Insight Data Engineering Coding Challenge
##Dependencies
Name | Version |
---|---|
Apache Spark | 1.4.0 |
Apache Maven | 3.3.3 |
Java | 1.8 |
Tested on: OS X Yosemite 10.10.4 Java 1.8.0_31
##Instructions:
Download Maven 3.3.3: see https://maven.apache.org/download.cgi
Install Maven 3.3.3: see https://maven.apache.org/install.html
Download Spark 1.4.0: see https://spark.apache.org/downloads.html select pre-built for hadoop 2.6 and later
Install Spark 1.4.0: see https://spark.apache.org/docs/latest/
Extract spark, clone this repository into the spark-1.4.0-bin-hadoop2.6 directory
cd to the InsightCodingChallenge2015 directory (within the spark-1.4.0-bin-hadoop2.6 directory) and execute run.sh with ./run.sh
##WordsTweeted Description
I chose to use Apache Spark for this problem. Spark is awesome. Spark permits the counting of unique words for this problem to be done in parallel on a cluster. Then, the word sorting can also be done in parallel, so it scales well. Thanks to Resilient Distributed Datasets, the system is resistant to failures on a node. I hope to learn more about Spark and map/reduce. I implemented a very similar version to the WordCount example at http://spark.apache.org/examples.html using Java 8 lambda expressions.
##MedianUnique Algorithm Description
The MedianUnique implementation is based on counting sort. We will keep track of the number of times that we have seen tweets with 1 unique word, tweets with 2 unique words, and so on.
The number of unique words for a given tweet are produced by splitting the tweet on white spaces and then constructing a HashSet from the resulting array of Strings. The HashSet will prevent duplicate words, and the number of elements remaining is the unique word count for that tweet.
Next, since we know that a tweet can not be more than 140 characters, the maximum number of unique words that may exist in a tweet is 70 (single character words followed by single white spaces) so we only need 70 'buckets'. We also know that the result of a count will be from the set of natural numbers. Taking advantage of this knowledge we can keep a count of the number of times we have seen each of the unique word counts from 1 to 70. We also separately keep track of the total number of tweets we have seen. When we need to compute the median (after every tweet is parsed), we can go through the elements of each bucket until the sum of elements is greater than or equal to half of the tweets we have seen so far. This will indicate which bucket the middle value resides in. The index of the bucket that the middle value resides in is the median. There are special cases for when the average of two buckets must be computed, and when there is only one element.

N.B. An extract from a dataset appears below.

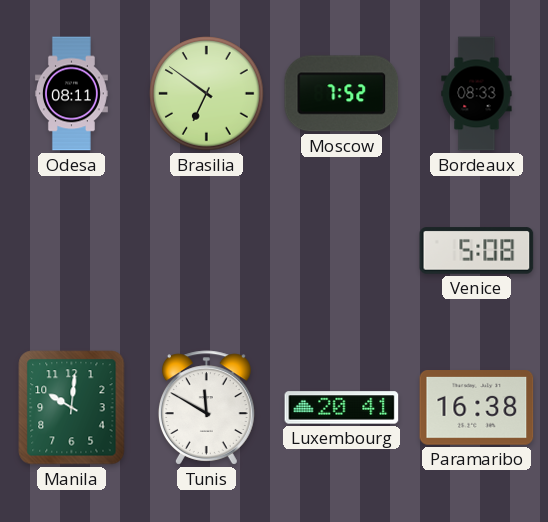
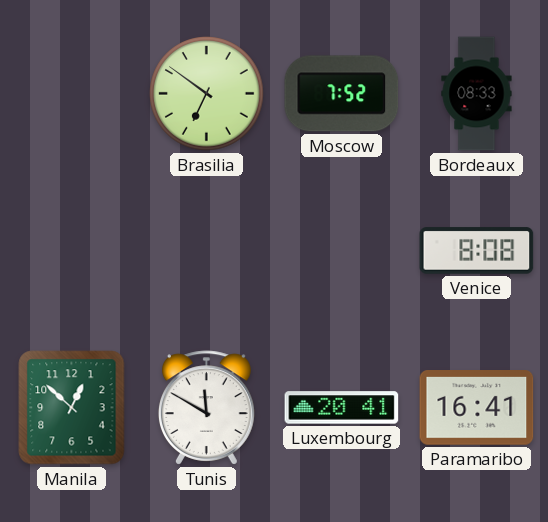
Odesa: 08:11 -> none
Venice: 5:08 -> 8:08
Manila: 10:01 -> 12:52
Paramaribo: 16:38 -> 16:41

Inserting a new unique word count in this way is an O(1) operation. Computing the median will in the worst case involve summing over 70 buckets, no matter how many tweets we see. Since we do not need to keep track of one number for every tweet we increase our memory efficiency.
##Acknowledgements:
Thank you to Apache Spark for providing the distributed computing software and the starting example for this word counting solution.
Thanks to the Insight Data Engineering group for providing this opportunity.